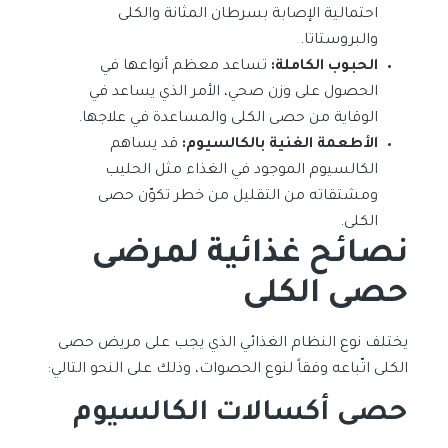
احتمالية الإصابة بسرطان المثانة والكلى
والبروستاتا.
الحبوب الكاملة:
تساعد معظم أنواعها في
الحصول على وزن صحي، الأمر الذي يساعد في
الوقاية من حصى الكلى والمساعدة في علاجها.
الأطعمة الغنية بالكالسيوم:
قد يساهم
الكالسيوم الموجود في الغذاء مثل الحليب
ومشتقاته من التقليل من خطر تكوّن حصى
الكلى.
نصائح غذائية لمرضى
حصى الكلى
يختلف نوع النظام الغذائي الذي يجب على مريض حصى
الكلى اتّباعه وفقاً لنوع الحصوات، وذلك على النحو التالي:
حصى أكسالات الكالسيوم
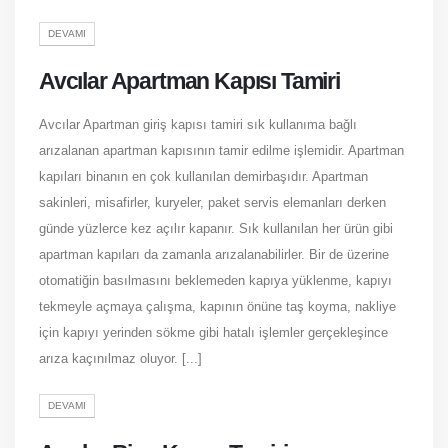
DEVAMI
Avcılar Apartman Kapısı Tamiri
Avcılar Apartman giriş kapısı tamiri sık kullanıma bağlı
arızalanan apartman kapısının tamir edilme işlemidir. Apartman
kapıları binanın en çok kullanılan demirbaşıdır. Apartman
sakinleri, misafirler, kuryeler, paket servis elemanları derken
günde yüzlerce kez açılır kapanır. Sık kullanılan her ürün gibi
apartman kapıları da zamanla arızalanabilirler. Bir de üzerine
otomatiğin basılmasını beklemeden kapıya yüklenme, kapıyı
tekmeyle açmaya çalışma, kapının önüne taş koyma, nakliye
için kapıyı yerinden sökme gibi hatalı işlemler gerçekleşince
arıza kaçınılmaz oluyor. [...]
DEVAMI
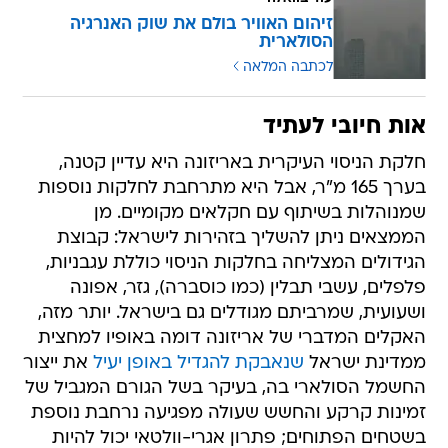
זיהום האוויר בולם את שוק האנרגיה
הסולארית
לכתבה המלאה
אות חיובי לעתיד
חלקת הניסוי העיקרית באריזונה היא עדיין קטנה,
בערך 165 מ"ר, אבל היא מתרחבת לחלקות נוספות
שמנוהלות בשיתוף עם חקלאים מקומיים. מן
הממצאים ניתן להשליך בזהירות לישראל: קבוצת
הגידולים המצליחה בחלקות הניסוי כוללת עגבניות,
פלפלים, עשבי תבלין (כמו כוסברה), גזר, אפונה
ושעועית, שמרביתם מגודלים גם בישראל. יותר מזה,
האקלים המדברי של אריזונה דומה באופיו למחצית
ממדינת ישראל
שנאבקת להגדיל באופן יעיל
את ייצור
החשמל הסולארי בה, בעיקר בשל הגורם המגביל של
זמינות קרקע והחשש שעולה מפגיעה נרחבת נוספת
בשטחים הפתוחים; פתרון אגרי-וולטאי יכול להיות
* * * *
Find every line in the records that contains the word "الذي"; copy those lines.

الحصول على وزن صحي، الأمر الذي يساعد في
يختلف نوع النظام الغذائي الذي يجب على مريض حصى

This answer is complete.